Des virus dormants qui peuvent se réveiller
Ces « provirus » qui dorment dans certaines cellules ne se répliquent pas, ils sont donc inactifs. Mais les antirétroviraux, qui ne s’attaquent qu’aux virus actifs, ne permettent pas de faire disparaître ces réservoirs. C’est la raison pour laquelle les spécialistes sont incapables de dire à ce jour si un patient dont la charge virale est indétectable depuis plusieurs années peut être considéré comme guéri. Le Dr Hannab B. Gay qui a pris en charge la fillette séropositive traitée dans les heures qui ont suivi sa naissance, émet l’hypothèse que ce traitement précoce a permis de neutraliser le virus et l’a peut-être empêcher de constituer des réservoirs. Mais, ce n’est qu’une hypothèse.
Jusqu’à maintenant, l’évaluation de la taille de ces réservoirs de virus dormant s’était révélée délicate. Les chercheurs américains ont donc mis au point une nouvelle technique pour mesurer non seulement la taille mais aussi la composition de ces réservoirs, en analysant le génome des provirus. Résultat : 88% des virus étaient effectivement incapables de se répliquer mais 12% avaient gardé leur capacité à se multiplier. « Et à notre grande surprise, les provirus que nous jugions intacts au vu de leur séquençage génétique se sont tous admirablement reproduits », a déclaré le Dr Robert Siciliano, principal auteur de l’étude.
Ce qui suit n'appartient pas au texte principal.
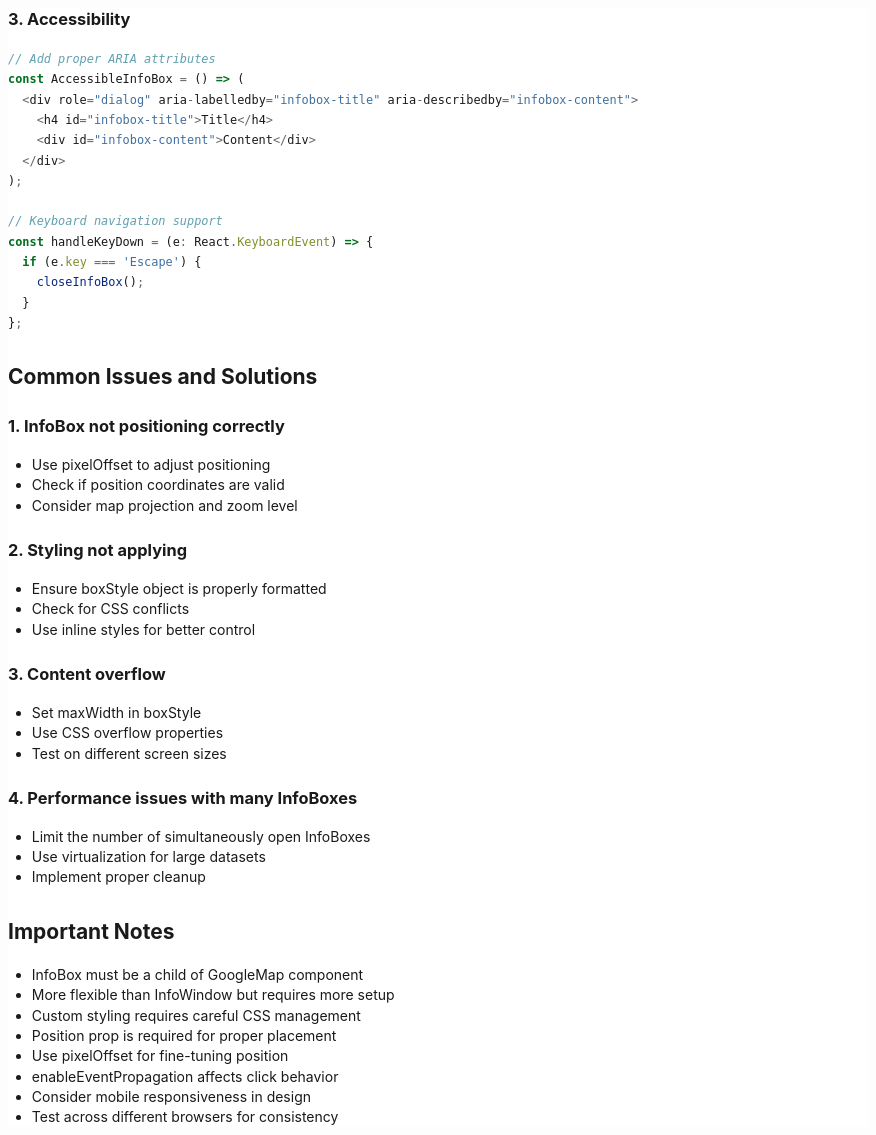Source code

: ### 3. Accessibility
```typescript
// Add proper ARIA attributes
const AccessibleInfoBox = () => (
  <div role="dialog" aria-labelledby="infobox-title" aria-describedby="infobox-content">
    <h4 id="infobox-title">Title</h4>
    <div id="infobox-content">Content</div>
  </div>
);

// Keyboard navigation support
const handleKeyDown = (e: React.KeyboardEvent) => {
  if (e.key === 'Escape') {
    closeInfoBox();
  }
};
```

## Common Issues and Solutions

### 1. InfoBox not positioning correctly
- Use pixelOffset to adjust positioning
- Check if position coordinates are valid
- Consider map projection and zoom level

### 2. Styling not applying
- Ensure boxStyle object is properly formatted
- Check for CSS conflicts
- Use inline styles for better control

### 3. Content overflow
- Set maxWidth in boxStyle
- Use CSS overflow properties
- Test on different screen sizes

### 4. Performance issues with many InfoBoxes
- Limit the number of simultaneously open InfoBoxes
- Use virtualization for large datasets
- Implement proper cleanup

## Important Notes

- InfoBox must be a child of GoogleMap component
- More flexible than InfoWindow but requires more setup
- Custom styling requires careful CSS management
- Position prop is required for proper placement
- Use pixelOffset for fine-tuning position
- enableEventPropagation affects click behavior
- Consider mobile responsiveness in design
- Test across different browsers for consistency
En se basant sur les 12% de virus potentiellement actifs, les chercheurs sont donc parvenus à une estimation de la taille des réservoirs 60 fois plus importante.
Un nouvel obstacle à la guérison du sida
« Le fossé qui nous sépare de la guérison de cette maladie s’est considérablement creusé, estime le Dr Siciliano. Même si un patient est traité avec succès par des antirétroviraux qui empêche la réplication du VIH, les virus silencieux pourraient réactiver la maladie à tout moment, lorsque le malade n’est plus sous traitement antirétroviral. Les auteurs estiment donc que la mise au point de médicaments ciblant ces virus dormant est indispensable si l’on veut un jour parvenir à une guérison complète du sida.